Text excerpt –
Containerized execution

A good step towards float-perfect reproducibility in your future benchmarks is to use docker. We give a base docker image and examples containing dataset download and benchmarking. For Fed-Heart Disease, cd to the flamby dockers folder, replace myusername and mypassword with your git credentials (OAuth token) in the command below and run:

docker build -t flamby-heart -f Dockerfile.base --build-arg DATASET_PREFIX="heart" --build-arg GIT_USER="myusername" --build-arg GIT_PWD="mypassword" .
docker build -t flamby-heart-benchmark -f Dockerfile.heart .
docker run -it flamby-heart-benchmark

If you are convinced you will use many datasets with docker, build the base image using all_extra option for flamby’s install, you will be able to reuse it for all datasets with multi-stage build:

docker build -t flamby-all -f Dockerfile.base --build-arg DATASET_PREFIX="all_extra" --build-arg GIT_USER="myusername" --build-arg GIT_PWD="mypassword" .

Instructions –
**1.** In the containerized execution text, which DATASET_PREFIX value builds a base image that can be reused for all datasets?
**2.** Continue the text on containerized execution with Docker, starting after its final build command.

Stored data –
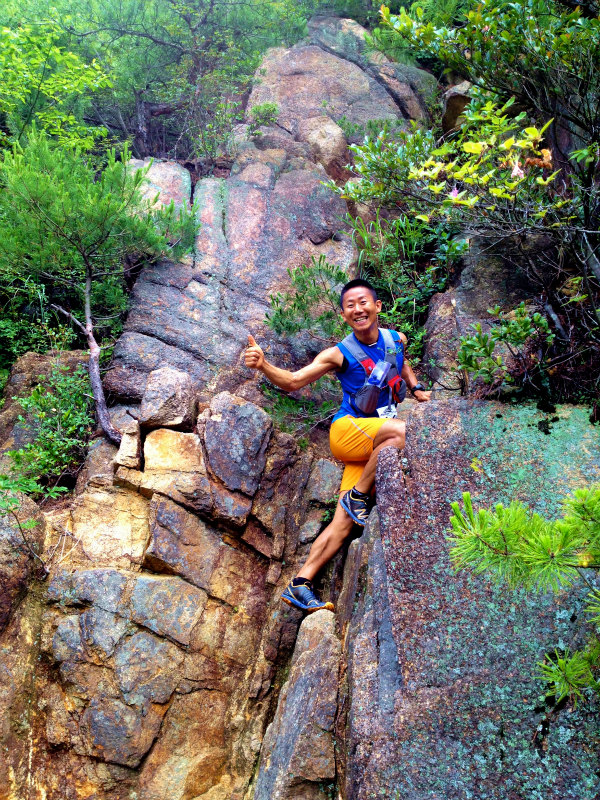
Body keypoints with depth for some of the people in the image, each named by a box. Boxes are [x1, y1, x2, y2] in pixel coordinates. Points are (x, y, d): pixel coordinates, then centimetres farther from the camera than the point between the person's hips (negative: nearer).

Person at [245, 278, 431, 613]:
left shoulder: (396, 339, 7)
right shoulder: (340, 354, -7)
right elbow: (293, 381, -11)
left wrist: (416, 388, 15)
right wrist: (263, 365, -29)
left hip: (374, 445, 5)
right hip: (346, 431, -4)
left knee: (343, 523, -5)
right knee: (401, 430, -35)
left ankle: (300, 586, -2)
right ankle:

Per-task outputs –
**1.** all_extra

**2.**
# modify Dockerfile.* line 1 to FROM flamby-all by replacing * with the dataset name of the dataset you are interested in
# Then run the following command replacing * similarly
#docker build -t flamby-* -f Dockerfile.* .
#docker run -it flamby-*-benchmark

Checkout Dockerfile.tcga. Similar dockerfiles can be theoretically easily built for the other datasets as well by replicating instructions found in each dataset folder following the model of Dockerfile.heart. Note that for bigger datasets execution can be prohibitively slow and docker can run out of time/memory.